This is excellent! That’s something I also considered doing on spare time after seeing that ESP32 have way more resources than needed to run BSD2.11, but didn’t know how I could make it run as an application of the existing SDK to benefit from the network interconnection. In addition one of the features I’d be very interested in would be to have a native editor and C compiler on board, but while that was easily doable at the time of these BSD, I’m not sure what the amount of effort is to port the tensilica LX7 instruction set to an old non-portable compiler (and no, there’s no way any version of gcc would run on such hardware). My aim was really to have totally autonomous machines running a fully interactive and networked operating system, and I’m sure most ESP32 devices have this capability.

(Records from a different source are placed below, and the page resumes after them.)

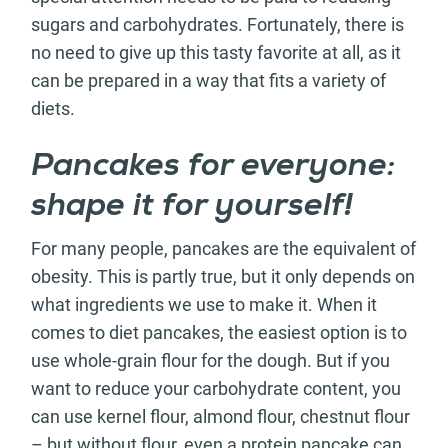
sugars and carbohydrates. Fortunately, there is
no need to give up this tasty favorite at all, as it
can be prepared in a way that fits a variety of
diets.
Pancakes for everyone:
shape it for yourself!
For many people, pancakes are the equivalent of
obesity. This is partly true, but it only depends on
what ingredients we use to make it. When it
comes to diet pancakes, the easiest option is to
use whole-grain flour for the dough. But if you
want to reduce your carbohydrate content, you
can use kernel flour, almond flour, chestnut flour
– but without flour, even a protein pancake can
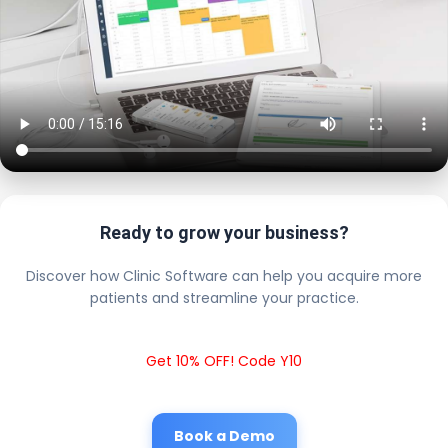
Ready to grow your business?
Discover how Clinic Software can help you acquire more
patients and streamline your practice.
Get 10% OFF! Code Y10
Book a Demo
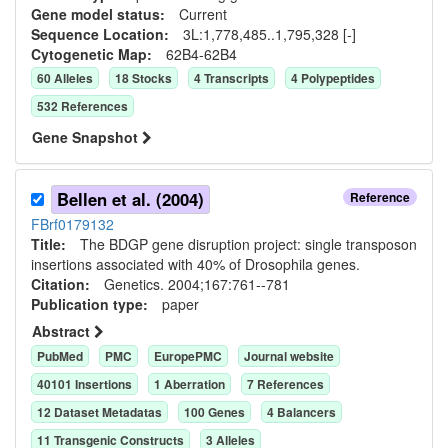
Gene model status:
Current
Sequence Location:
3L:1,778,485..1,795,328 [-]
Cytogenetic Map:
62B4-62B4
60
Allele
s
18
Stock
s
4
Transcript
s
4
Polypeptide
s
532
Reference
s
Gene Snapshot
Bellen et al. (2004)
Reference
FBrf0179132
Title:
The BDGP gene disruption project: single transposon
insertions associated with 40% of Drosophila genes.
Citation:
Genetics. 2004;167:761--781
Publication type:
paper
Abstract
PubMed
PMC
EuropePMC
Journal website
40101
Insertion
s
1
Aberration
7
Reference
s
12
Dataset Metadata
s
100
Gene
s
4
Balancer
s
11
Transgenic Construct
s
3
Allele
s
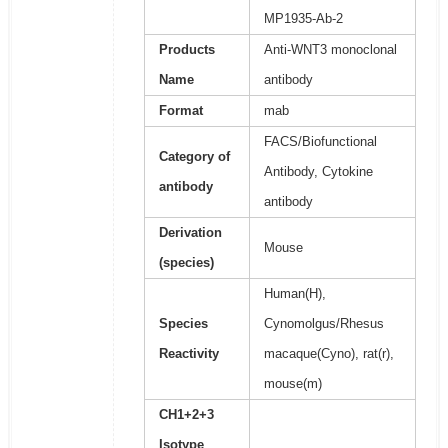
MP1935-Ab-2
Products
Anti-WNT3 monoclonal
Name
antibody
Format
mab
FACS/Biofunctional
Category of
Antibody, Cytokine
antibody
antibody
Derivation
Mouse
(species)
Human(H),
Species
Cynomolgus/Rhesus
Reactivity
macaque(Cyno), rat(r),
mouse(m)
CH1+2+3
Isotype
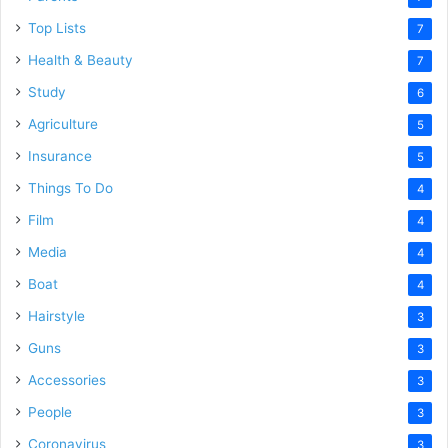
Top Lists
7
Health & Beauty
7
Study
6
Agriculture
5
Insurance
5
Things To Do
4
Film
4
Media
4
Boat
4
Hairstyle
3
Guns
3
Accessories
3
People
3
Coronavirus
3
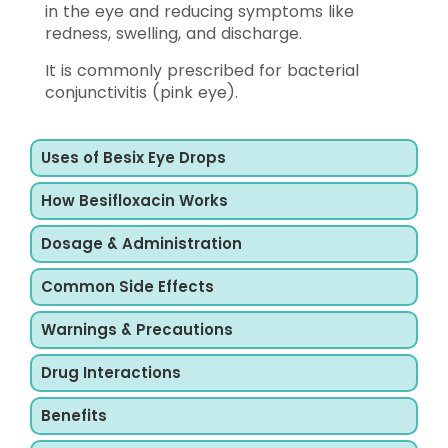
in the eye and reducing symptoms like
redness, swelling, and discharge.
It is commonly prescribed for bacterial
conjunctivitis (pink eye).
Uses of Besix Eye Drops
How Besifloxacin Works
Dosage & Administration
Common Side Effects
Warnings & Precautions
Drug Interactions
Benefits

I’m also curious to know how he dealt with interrupts and any bottom-up events in general. I mean, either the code runs in a loop and that’s not easy, or it runs out of a loop and then I’m wondering how the WiFi doesn’t disconnect. That was one of the dilemma I faced when thinking about the model.

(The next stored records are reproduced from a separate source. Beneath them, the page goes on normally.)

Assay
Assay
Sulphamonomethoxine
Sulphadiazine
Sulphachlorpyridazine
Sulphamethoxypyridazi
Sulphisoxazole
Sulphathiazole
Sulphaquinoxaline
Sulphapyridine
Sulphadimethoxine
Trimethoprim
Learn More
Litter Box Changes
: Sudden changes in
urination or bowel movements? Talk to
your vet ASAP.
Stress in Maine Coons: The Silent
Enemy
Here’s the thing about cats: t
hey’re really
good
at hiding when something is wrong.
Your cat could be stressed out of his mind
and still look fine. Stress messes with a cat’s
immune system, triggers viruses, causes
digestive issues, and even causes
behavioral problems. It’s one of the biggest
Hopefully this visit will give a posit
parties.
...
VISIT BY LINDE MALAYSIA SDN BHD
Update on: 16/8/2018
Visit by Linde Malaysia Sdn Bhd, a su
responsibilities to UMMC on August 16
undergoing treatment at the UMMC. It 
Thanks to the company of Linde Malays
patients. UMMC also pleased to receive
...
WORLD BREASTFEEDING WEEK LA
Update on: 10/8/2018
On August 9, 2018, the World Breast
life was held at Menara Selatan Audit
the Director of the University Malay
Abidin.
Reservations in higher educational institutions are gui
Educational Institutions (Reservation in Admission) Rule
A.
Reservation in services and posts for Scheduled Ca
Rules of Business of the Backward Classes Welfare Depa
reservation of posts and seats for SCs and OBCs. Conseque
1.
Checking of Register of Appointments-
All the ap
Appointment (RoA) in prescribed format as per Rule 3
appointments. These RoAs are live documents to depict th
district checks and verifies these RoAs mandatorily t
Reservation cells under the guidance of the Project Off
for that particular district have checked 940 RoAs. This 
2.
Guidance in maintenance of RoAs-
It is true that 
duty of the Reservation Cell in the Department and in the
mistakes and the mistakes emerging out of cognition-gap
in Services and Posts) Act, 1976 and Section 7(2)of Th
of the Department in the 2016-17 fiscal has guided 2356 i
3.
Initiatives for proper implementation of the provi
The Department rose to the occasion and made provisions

I think at my first year at university, I worked on a PDP-11. Or was it a VAX/VMS? Can’t remember. But greenscreens, shared computer, certain amount of runs we were allowed to do. I believe we ran PSPICE
There is a 2.11 BSD running natively on mips from microchip retroBSD and liteBSD. Wondering which porting effort was higher, to the bare metal MCU or the sim?
For having had a look at that, I figured that bare metal is the hardest. For example there’s no version of the native C compiler on the PIC32, so while it works for certain things, it’s not as complete a solution.